Rafa yang sedari tadi asyik mengisap rokoknya menoleh ke arah tatapan Billy dan melihat Luna, Diva dan Flora sedang berjalan ke arah mereka.
"Flora" jawab Rafa cuek.
"Kok lo kenal?" tanya Billy penasaran. Pasalnya ia tidak pernah melihat gadis yang bernama Flora itu sebelumnya.
"Ya kenal la. Dia itu sahabat Luna dan Diva."
"Masa?" Billy masih belum percaya. "Tapi kok gue nggak pernah ngelihat dia bareng sama Luna dan Diva."
"Itu karena lo orangnya nggak gaul," ledek Rafa. Padahal memang Flora jarang terlihat di sekolah. Hanya beberapa kesempatan saja gadis itu terlihat, seperti pagi hari saat ia masuk ke kelasnya dan pulang sekolah.
"Tapi cantik, ya?" Billy sepertinya terpesona dengan Flora.
"Biasa aja," jawab Rafa sembari mengisap rokoknya lagi.
Flora, Luna dan Diva mendekat ke arah Rafa dan Billy. Jika sebelumnya hanya Diva dan Luna yang datang ke tempat terkotor di sekolah ini, kali ini Flora juga ikut. Karena satu-satunya penyebab Flora menjadi orang yang anti sosial dan tak pernah keluar kelas adalah Jefan, mantannya.
"Lanjut teros ngerokoknya." Diva mengambil rokok dari tangan Rafa dan membuangnya. Diva selalu menjadi orang yang protektif kepada Rafa. Ia tidak ingin Rafa terlibat masalah lagi di sekolah.
"Ganggu kesenangan orang mulu kerjaan lo." Rafa mendengus kesal. Waktu merokoknya akan selalu di ganggu oleh Diva. "Pergi lo sana."
Bukannya sakit hati mendengar pengusiran Rafa itu, Diva malah terkekeh dan merangkul bahu sahabat dari kecilnya itu.
"Gue cuma nggak mau lo masuk BK lagi," kata Diva perhatian.
Rafa hanya memutar bola matanya kesal dan buru-buru memasukkan bungkus rokoknya ke dalam saku sebelum Diva melihat dan ikut membuangnya juga seperti sebelumnya.

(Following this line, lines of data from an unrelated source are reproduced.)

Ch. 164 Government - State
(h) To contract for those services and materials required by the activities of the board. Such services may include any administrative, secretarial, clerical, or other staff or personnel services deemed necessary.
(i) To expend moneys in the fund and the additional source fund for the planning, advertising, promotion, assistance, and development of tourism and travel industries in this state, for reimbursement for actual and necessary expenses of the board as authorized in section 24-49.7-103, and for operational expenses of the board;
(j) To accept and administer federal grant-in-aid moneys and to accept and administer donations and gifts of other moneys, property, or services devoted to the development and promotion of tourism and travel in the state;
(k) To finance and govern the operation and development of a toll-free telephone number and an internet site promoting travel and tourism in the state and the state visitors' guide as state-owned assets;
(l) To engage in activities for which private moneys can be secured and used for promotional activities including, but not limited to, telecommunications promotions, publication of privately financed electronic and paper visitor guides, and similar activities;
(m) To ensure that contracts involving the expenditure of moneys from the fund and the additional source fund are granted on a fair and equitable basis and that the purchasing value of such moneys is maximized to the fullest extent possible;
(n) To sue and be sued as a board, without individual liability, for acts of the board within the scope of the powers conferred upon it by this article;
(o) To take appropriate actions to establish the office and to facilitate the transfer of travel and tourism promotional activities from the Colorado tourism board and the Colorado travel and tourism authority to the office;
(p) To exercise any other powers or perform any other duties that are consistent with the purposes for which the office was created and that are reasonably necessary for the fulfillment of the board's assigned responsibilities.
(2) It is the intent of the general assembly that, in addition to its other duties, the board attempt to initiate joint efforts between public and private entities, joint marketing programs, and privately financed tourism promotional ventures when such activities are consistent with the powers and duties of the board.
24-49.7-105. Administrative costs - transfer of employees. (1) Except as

Billy yang dari tadi fokus melihat Diandra tidak peduli dengan pertengkaran Rafa dan Diva. Billy berdehem singkat dan membetulkan rambutnya.

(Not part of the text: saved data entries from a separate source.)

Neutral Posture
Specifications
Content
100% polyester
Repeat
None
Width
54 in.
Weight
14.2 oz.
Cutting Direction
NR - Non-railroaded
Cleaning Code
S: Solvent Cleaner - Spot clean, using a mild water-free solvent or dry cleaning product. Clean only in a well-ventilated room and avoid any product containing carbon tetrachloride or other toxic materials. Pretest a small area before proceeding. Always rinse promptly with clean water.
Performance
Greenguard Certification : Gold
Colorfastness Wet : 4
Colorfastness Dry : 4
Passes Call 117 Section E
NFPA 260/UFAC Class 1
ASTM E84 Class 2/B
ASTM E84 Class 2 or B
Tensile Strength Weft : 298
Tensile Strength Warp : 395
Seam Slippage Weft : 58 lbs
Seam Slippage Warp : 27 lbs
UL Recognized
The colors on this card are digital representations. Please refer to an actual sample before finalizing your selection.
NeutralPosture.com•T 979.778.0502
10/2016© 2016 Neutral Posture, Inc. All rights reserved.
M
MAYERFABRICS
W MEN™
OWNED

"Lo berdua bawa siapa, nih." Billy mengusap-ngusap tangannya berniat untuk bersalaman dengan Flora.
"Oiya kenalin ini Flora, sekelas sama kita juga." Luna memperkenalkan Flora. "Dulu anaknya nggak pernah keluar kelas. Tapi sekarang pasti sering gabung sama kita, kok. Kan dulu punya pacar posesif, kalo sekarang udah putus."
Flora mencubit lengan Luna dan melotot ke arah Luna. Mulut gadis itu memang tidak ada remnya. "Apaan sih, make ngomong putus segala."
"Biar jelas," kata Luna tanpa rasa bersalah.
"Oalah, pantas aja gue nggak pernah lihat." Billy mengulurkan tangannya. "Kenalin, gue Billy."
Flora membalas uluran tangan Billy. "Flora."
Flora beralih menatap Rafa dan mengulurkan tangannya. "Flora."
Rafa menatap Flora dari atas sampai bawah dan tak membalas uluran tanganya itu. Diva menyenggol lengan Rafa dan melotot agar Rafa mau membalas uluran tangannya.
"Rafa," jawab Rafa cuek sembari membalas uluran tangan Flora.
Udah putus ternyata. Ini saatnya gue yang maju buat dapatin dia. Batin Rafa.